Tag des Grundgesetzes - Predigt zu Psalm 8

Predigt des Bevollmächtigten am 23. Mai 2019 in der Kaiser-Wilhelm-Gedächtniskirche

Die Gnade unseres Herrn…

 

Bevor ich mit meiner Predigt beginne, möchte ich wenige Sätze zu meiner Person und meiner Aufgabe sagen. Mein Name ist Martin Dutzmann und ich vertrete hier in Berlin die Evangelische Kirche in Deutschland gegenüber den Organen des Bundes. Unser Grundgesetz, das heute auf den Tag 70 Jahre alt ist, schreibt zwar die Trennung von Kirche bzw. Religion und Staat vor, fördert aber zugleich eine Kooperation zwischen beiden. Anders gesagt: Unserem Staat ist es wichtig, dass seine Bürgerinnen und Bürger in ihrer Religion geschützt sind und mit ihrer Religion zum Gemeinwohl beitragen. Insofern sind auch die Kirchen und Religionsgemeinschaften in Deutschland dankbar für das Grundgesetz und feiern seinen Geburtstag gerne mit. Aber jetzt zur Sache!

 

Liebe Gemeinde,

 

nie wieder! Nie wieder todbringende Willkürherrschaft! Nie wieder sollte in Deutschland die Menschenwürde so missachtet werden, wie es unter der Naziherrschaft millionenfach geschehen war. Nie wieder sollten die Menschenrechte in so eklatanter Weise verletzt werden. Deshalb stellten die Väter und Mütter des Grundgesetzes allen weiteren Bestimmungen der neuen Verfassung in Artikel 1 dieses Bekenntnis zur Menschenwürde und zu den Menschenrechten voran: „Die Würde des Menschen ist unantastbar. Sie zu achten und zu schützen, ist Verpflichtung aller staatlichen Gewalt. Das Deutsche Volk bekennt sich darum zu unverletzlichen und unveräußerlichen Menschenrechten als Grundlage jeder menschlichen Gemeinschaft, des Friedens und der Gerechtigkeit in der Welt.“

Menschenwürde und Menschenrechte. Dazu bekennt sich viele Jahrhunderte zuvor bereits die Bibel. Ein besonders wichtiger Text ist der 8. Psalm.

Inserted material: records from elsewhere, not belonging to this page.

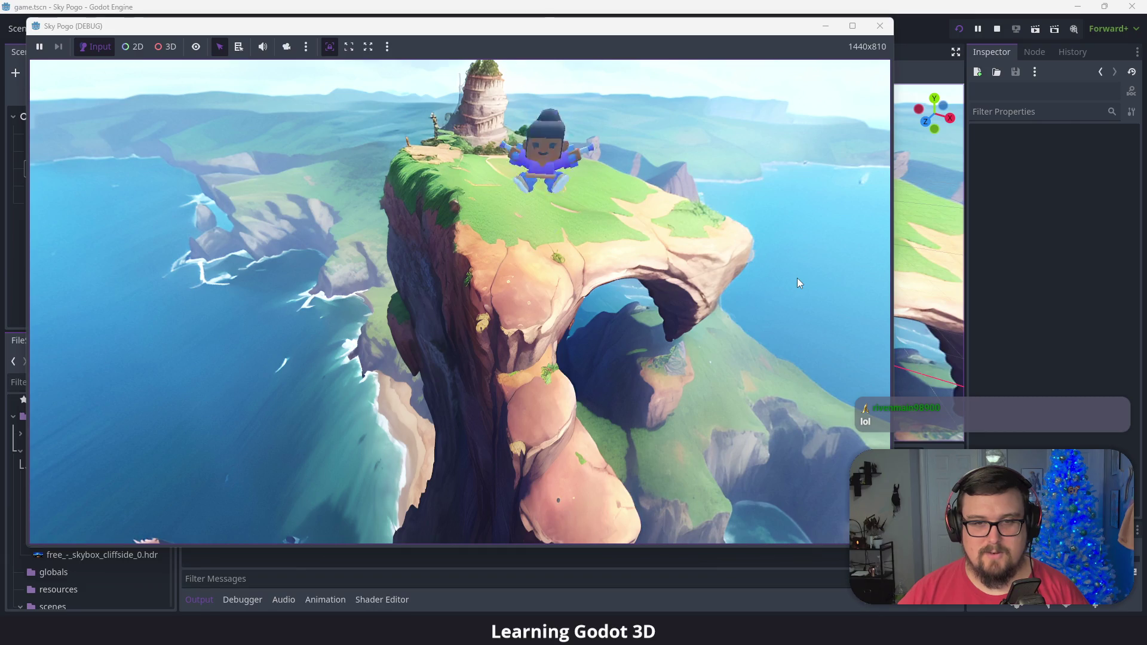
click(881, 25)
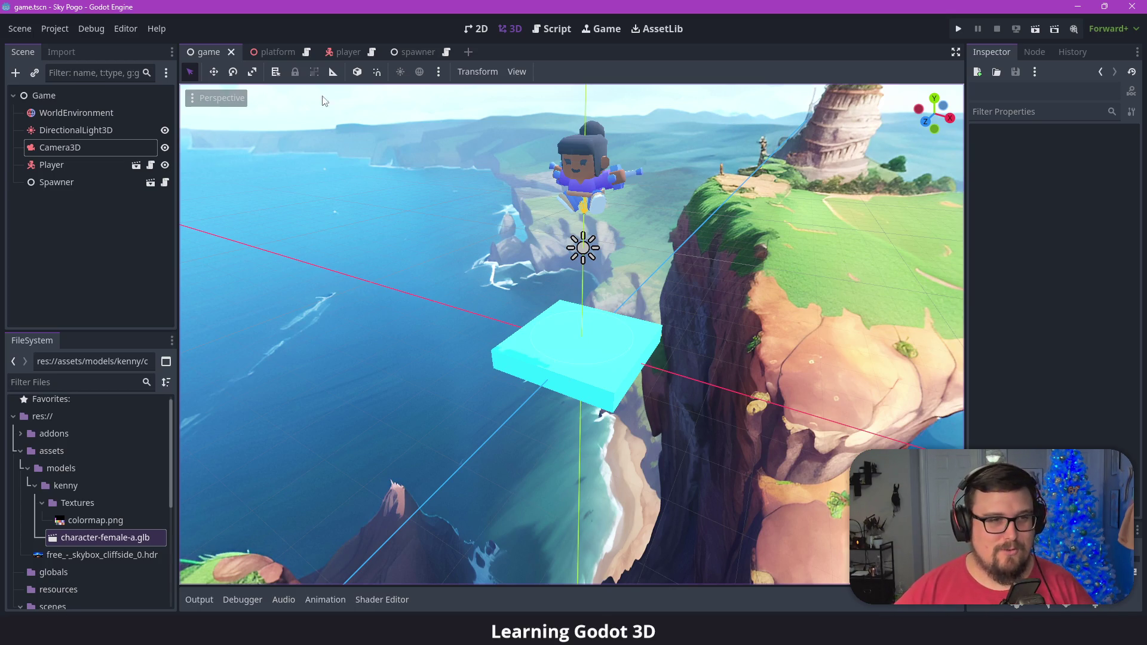
click(551, 27)
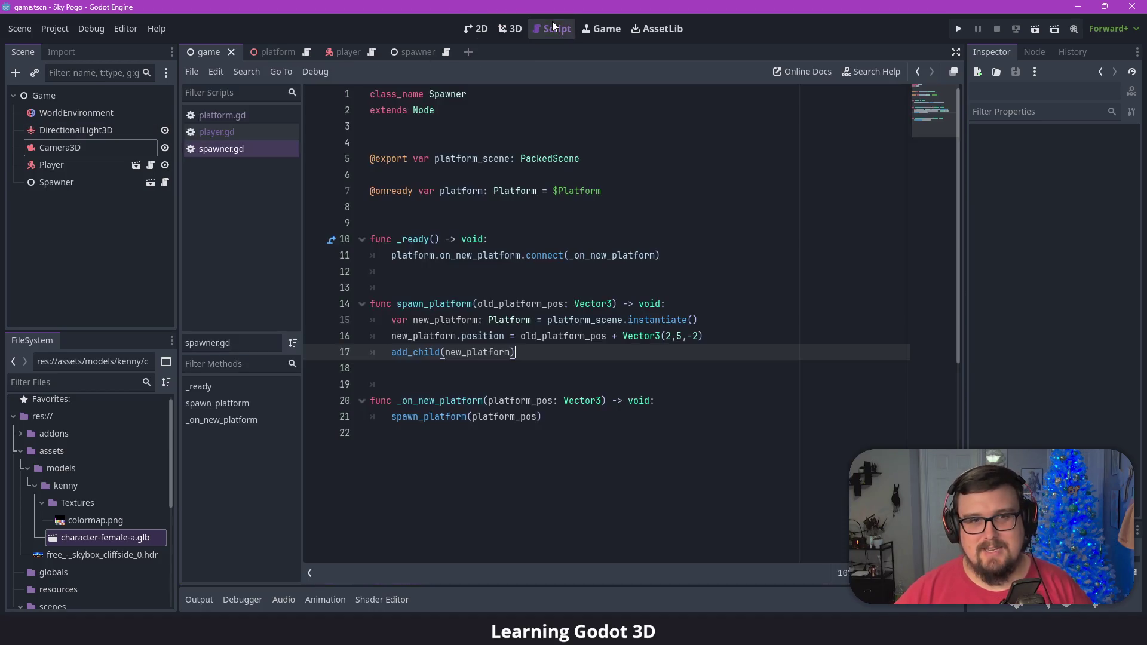
click(247, 132)
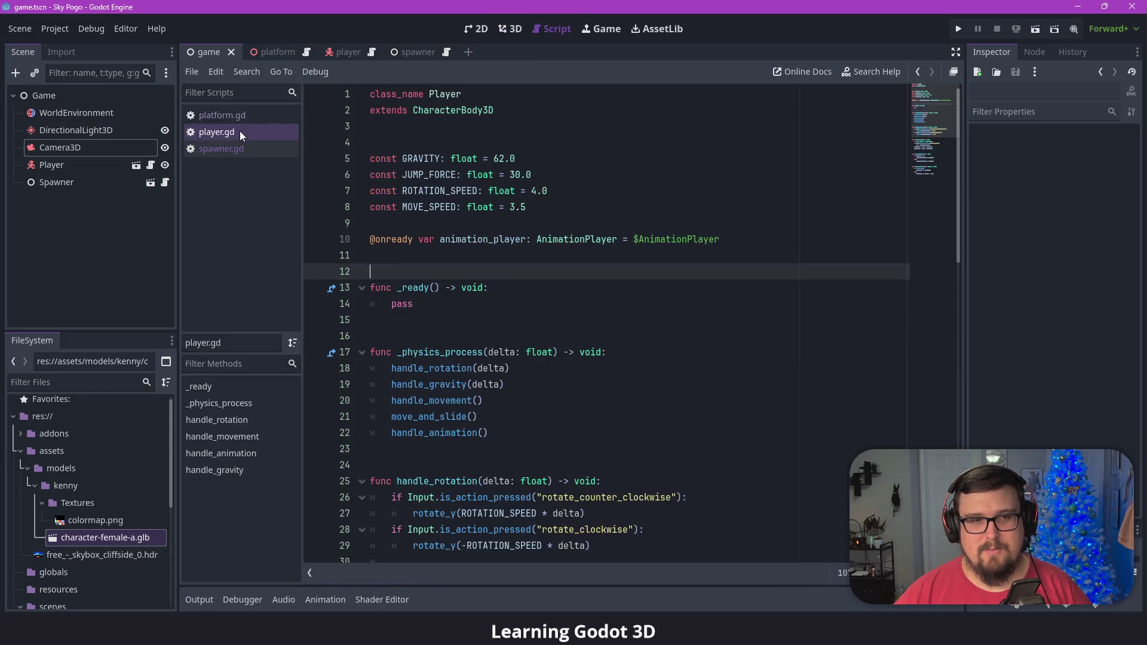
scroll(487, 209, down, 6)
scroll(487, 209, down, 6)
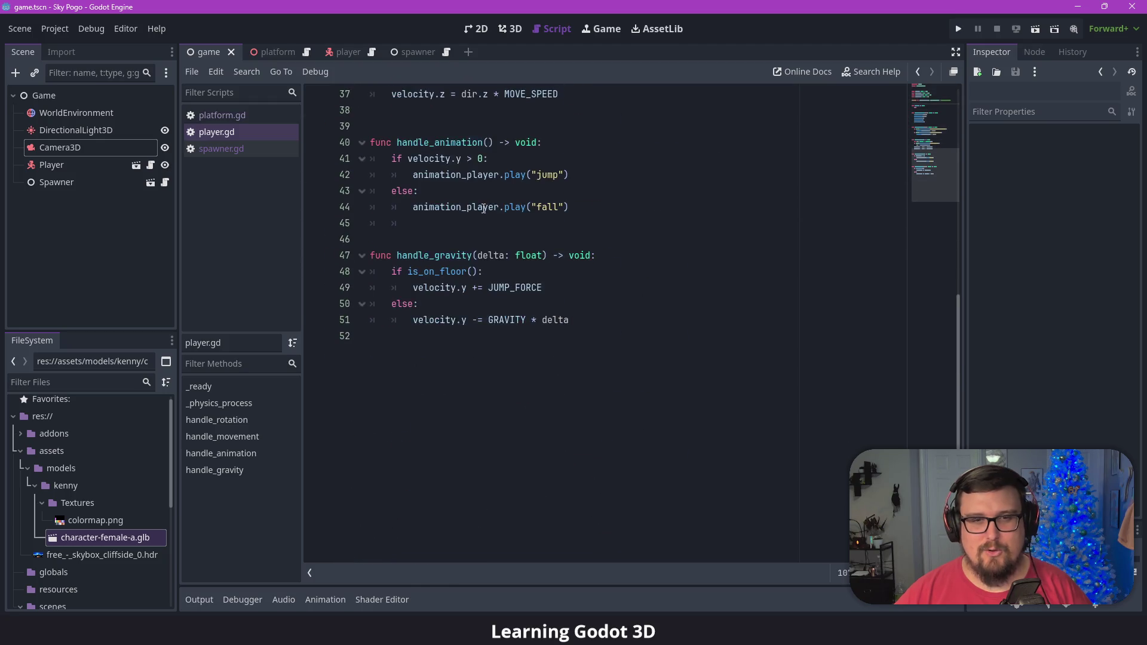
scroll(486, 207, up, 12)
scroll(506, 183, down, 6)
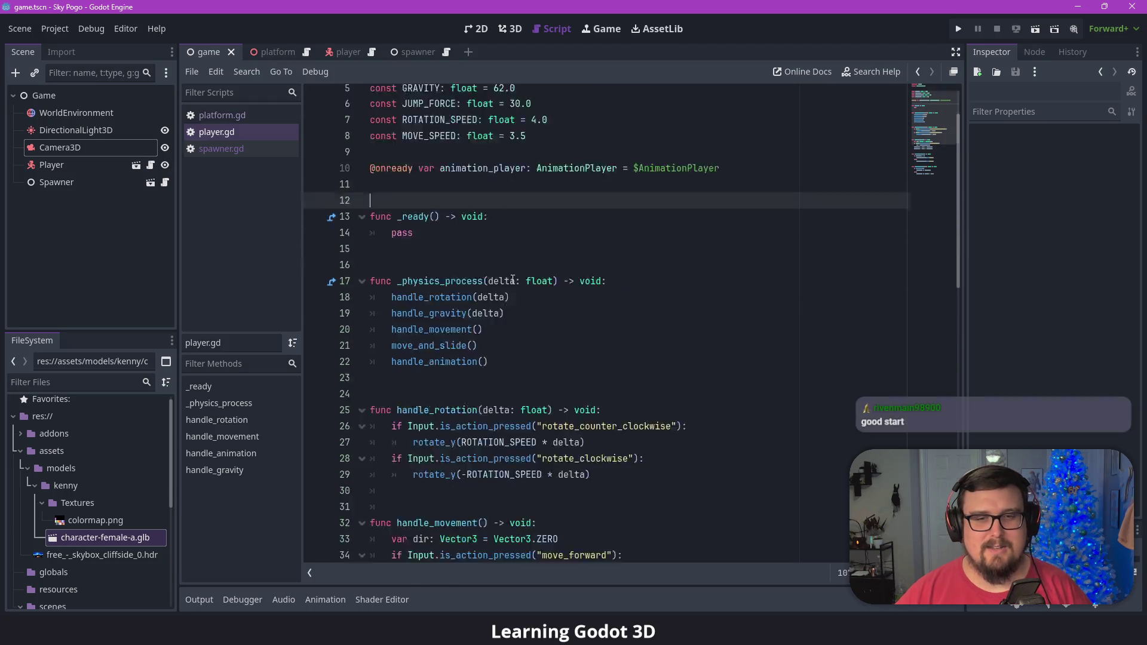
drag(550, 320, 494, 319)
click(579, 320)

Was er über den Menschen zu sagen weiß, ist zum Teil ins Grundgesetz eingeflossen, doch setzt dieses alte biblische Gebet auch eigene Akzente. Hören Sie selbst…

 

(Psalm 8 lesen)

 

Der 8. Psalm, liebe Gemeinde, bekennt sich zur Menschenwürde. Aber weder beginnt noch endet er mit einer Aussage über den Menschen. Am Anfang und am Ende des Gebetes steht das Lob Gottes: „HERR, unser Herrscher, wie herrlich ist dein Name in allen Landen!“  Vor allem Lob des Menschen kommt das Lob Gottes. Bevor der Beter sich zur Würde des Menschen bekennt, bekennt er sich zur Größe Gottes. Und auch das letzte Wort gilt nicht dem Menschen, sondern Gott: „HERR, unser Herrscher, wie herrlich ist dein Name in allen Landen!“  Der Mensch bekommt also gleichsam einen göttlichen Rahmen gesetzt; er wird konsequent im Zusammenhang mit Gott betrachtet.

 

Das Grundgesetz hat sich diese Sicht des Menschen zu Eigen gemacht, wenn es in der Präambel heißt: „Im Bewusstsein seiner Verantwortung vor Gott und den Menschen…hat sich das Deutsche Volk …dieses Grundgesetz gegeben…“

 

„In Verantwortung vor Gott und den Menschen.“ Dieser so genannte „Gottesbezug“ des Grundgesetzes meint keine bestimmte Konfession oder Religion und legt erst recht keine Staatsreligion fest. Der Gottesbezug meint schlicht und ergreifend dies: Wir sind Menschen und nicht Gott. Im Unterschied zu Gott sind uns Menschen nämlich Grenzen gesetzt. Dieser Grenzen sollen wir uns bewusst sein.

 

Uns unserer Grenzen bewusst sein. Das ist alles andere als banal. So sind uns Menschen zeitliche Grenzen gesetzt: „Unser Leben währt siebzig Jahre und wenn’s hochkommt, so sind’s achtzig Jahre.“ heißt es in Psalm 90. Die Altersgrenze hat sich durch veränderte Lebensbedingungen und Fortschritte in der Medizin dankenswerter Weise verschoben: Die Lebenserwartung ist – jedenfalls in unseren Breiten - heute deutlich höher als zu biblischer Zeit. Aber unser Leben ist nach wie vor endlich, und das muss Folgen für unser Planen, Entscheiden und Handeln haben. Aber was sage ich? Das hätte Folgen für unser Planen, Entscheiden und Handeln haben müssen. Denn: Wir – meine Generation mehr noch als Ihre – haben mit unserem maßlosen Konsum mehr Ressourcen verbraucht, als uns für unsere begrenzte Lebenszeit zustanden. Die stehen nun den nachfolgenden Generationen für ihre Lebenszeit nur noch eingeschränkt oder gar nicht mehr zur Verfügung. Hoffentlich schaffen wir es noch, den Schaden wenigstens einigermaßen zu begrenzen!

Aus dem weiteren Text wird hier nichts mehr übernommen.